Le tubature in Italia perdono il 42% dell’acqua immessa prima che arrivi a destinazione (report Istat). Com’è possibile? È un problema risolvibile?

Purtroppo è possibile una dispersione della risorsa idrica, in quanto l’acqua per arrivare nelle case degli italiani, deve, a volte, percorrere diversi chilometri all’interno di tubazioni che sono state realizzate diverso tempo fa. Le tubazioni, con il tempo, possono subire dei danni dovuti principalmente alla corrosione. Infatti, essendo spesso in acciaio, attraversano terreni acidi o terreni con forti dispersioni elettriche che possono causare l’ossidazione del materiale: tale ossidazione con il tempo può formare delle fessure o fori attraverso i quali l’acqua fuoriesce. È un problema risolvibile con la manutenzione costante, spesso tralasciata o non controllata a sufficienza, perché ritenuta meno importante rispetto alla realizzazione di nuove infrastrutture. Un’ulteriore tecnica per il controllo delle fessure è quella di installare sensori per l’efficiente individuazione delle perdite e per una tempestiva riparazione delle medesime. Il Piano Nazionale di Ripresa e resilienza (PNRR), prevede numerosi finanziamenti per la riparazione delle tubazioni e per la digitalizzazione delle stesse.

Dai fondi del Piano nazionale di ripresa e resilienza (PNRR) finanziato con risorse europee, 15 miliardi saranno utilizzati per la riqualificazione del sistema idrico. Che tipi di investimenti a livello nazionale servirebbero per evitare situazioni di questo tipo in futuro?

Sembrerà banale, ma un costante monitoraggio dell’infrastruttura esistente e una misurazione costante delle portate all’interno delle condotte può contribuire molto alla localizzazione delle perdite per una veloce riparazione delle corrosioni. Il fine ultimo dovrebbe essere il recupero delle infrastrutture, anche con demolizione e ricostruzione di opere più efficienti; questo può sicuramente indurre a un minor spreco di risorsa idrica.
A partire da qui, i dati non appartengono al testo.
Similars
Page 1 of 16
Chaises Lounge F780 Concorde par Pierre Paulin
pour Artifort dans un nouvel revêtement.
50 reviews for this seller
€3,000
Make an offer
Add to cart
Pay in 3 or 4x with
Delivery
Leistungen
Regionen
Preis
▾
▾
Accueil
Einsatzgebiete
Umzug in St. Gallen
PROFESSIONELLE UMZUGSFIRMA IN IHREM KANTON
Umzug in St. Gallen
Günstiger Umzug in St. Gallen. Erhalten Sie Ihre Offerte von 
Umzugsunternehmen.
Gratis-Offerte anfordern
Servirebbero progetti di mappatura delle tubazioni con software specializzati, installazione di valvole e strumenti di misura per il monitoraggio in tempo reale delle pressioni, delle portate all’interno delle tubazioni e dei livelli e dei parametri di qualità dell'acqua all’interno dei serbatoi.
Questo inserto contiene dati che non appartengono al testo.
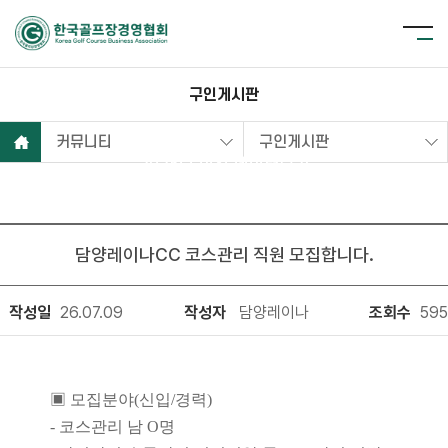
구인게시판
커뮤니티
구인게시판
2025년 이전 데이터보기
담양레이나CC 코스관리 직원 모집합니다.
작성일
26.07.09
작성자
담양레이나
조회수
595
▣ 모집분야(신입/경력)
- 코스관리 남 O명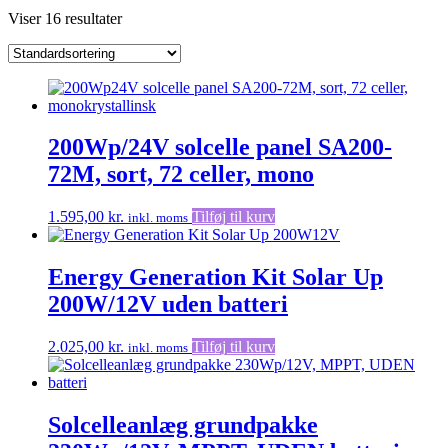
Viser 16 resultater
200Wp/24V solcelle panel SA200-
72M, sort, 72 celler, mono
1.595,00
kr.
Tilføj til kurv
inkl. moms
Energy Generation Kit Solar Up
200W/12V uden batteri
2.025,00
kr.
Tilføj til kurv
inkl. moms
Solcelleanlæg grundpakke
L'Italia sta pagando una multa di 60 mln di euro all'anno all'UE perché non riusa l’acqua depurata per scopi industriali, ma la ributta in mare. Perché c’è questa pratica e perché in Italia non viene utilizzata quest’acqua? 
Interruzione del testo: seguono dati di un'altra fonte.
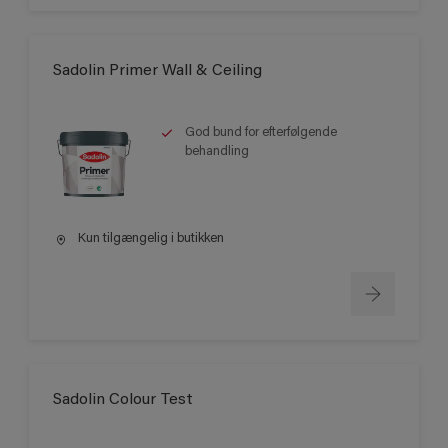
Sadolin Primer Wall & Ceiling
God bund for efterfølgende
behandling
Kun tilgængelig i butikken
Sadolin Colour Test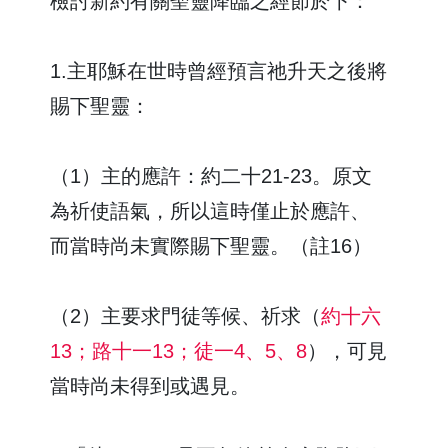
檢討新約有關聖靈降臨之經節於下：
1.主耶穌在世時曾經預言祂升天之後將
賜下聖靈：
（1）主的應許：約二十21-23。原文
為祈使語氣，所以這時僅止於應許、
而當時尚未實際賜下聖靈。（註16）
（2）主要求門徒等候、祈求（
約十六
13；路十一13；徒一4、5、8
），可見
當時尚未得到或遇見。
Credo innanzitutto che sia una mancanza culturale, prima ancora di mancanza di infrastrutture idonee. Bisognerebbe attuare una serie di campagne comunicative per informare i cittadini che l’acqua proveniente dai depuratori può essere riutilizzata senza arrecare danni ai consumatori: le acque sono trattate con sistemi innovativi che consentono di depurare le acque in maniera adeguata.

Poi c’è anche un altro problema: l’acqua depurata dovrebbe rispettare determinati standard qualitativi per poter essere riutilizzata, come già in atto in alcuni Paesi nel mondo. Questo comporterebbe inevitabilmente l’adeguamento degli impianti di depurazione, con un aumento dei costi di depurazione e quindi con un accrescimento del costo a carico degli utenti. Dovrebbero, inoltre, essere incrementati anche i sistemi di stoccaggio e le infrastrutture per la canalizzazione e distribuzione delle acque depurate all’interno del territorio.

Per questi motivi a oggi in Italia stiamo usando acqua proveniente da altre fonti naturali, ma dovrà esserci per forza un cambio di direzione: l’acqua sta diventando un bene sempre meno disponibile rispetto a quanto siamo stati abituati fino ad ora.

In questo periodo si parla di razionamento dell’acqua, ma da un rapporto Istat di qualche mese fa si evidenzia come nel Mezzogiorno siano state applicate già da un paio d’anni. Secondo te il razionamento dell’acqua pubblica può essere una soluzione a questo momento di crisi? Ne vedi altre?

Sì, temporaneamente è un’azione corretta, perché distribuisce in maniera più equa le risorse. Tuttavia non mi sento di escludere che servirebbe una maggiore consapevolezza dell’uso dell’acqua e una maggiore educazione, già a partire dalle scuole elementari, che è una risorsa limitata. È importante iniziare a educare a un utilizzo più parsimonioso dell'acqua, cominciando anche a chiudere il rubinetto quando ci si lava i denti e sfruttare l’acqua della pentola della pasta per pulire i piatti prima di inserirli nella lavastoviglie, invece di usare acqua potabile corrente, che consuma a volte più di quanto si consumi per un ciclo di lavastoviglie.

Tuttavia, non è da dimenticare che questi accorgimenti hanno un impatto limitato rispetto al prelievo totale di acqua dell’agricoltura e dell'industria. Per questo bisognerebbe avviarsi anche al consumo di cibo e prodotti più sostenibili, facendo attenzione all’impronta idrica dei beni e servizi che utilizziamo. È un parametro importante per comprendere la quantità di acqua necessaria per produrre un determinato prodotto: questo sarebbe un ottimo passo avanti per sensibilizzare e capire meglio come ridurre il consumo di acqua a partire da cibi e prodotti che ne producono un minor consumo, con un radicale cambiamento culturale delle società industrializzate e di uno sviluppo più consapevole dei cosiddetti Paesi in via di sviluppo.

 

Sara Serritella (Salerno, 1985), dopo una laurea specialistica in ingegneria civile ad indirizzo idraulico, lavora a Siena presso l’ufficio Progettazione e Direzione Lavori dell’Acquedotto del Fiora nella provincia di Siena e Grosseto, a Torino come Funzionario Tecnico Specialistico presso l’Agenzia Interregionale del fiume Po (AIPo), e attualmente nella Città Metropolitana di Torino, in qualità di Funzionario, svolgendo attività di supporto al RUP, nell’ambito delle attività assegnate all’Ufficio di Coordinamento del Settore Viabilità dell’Ente.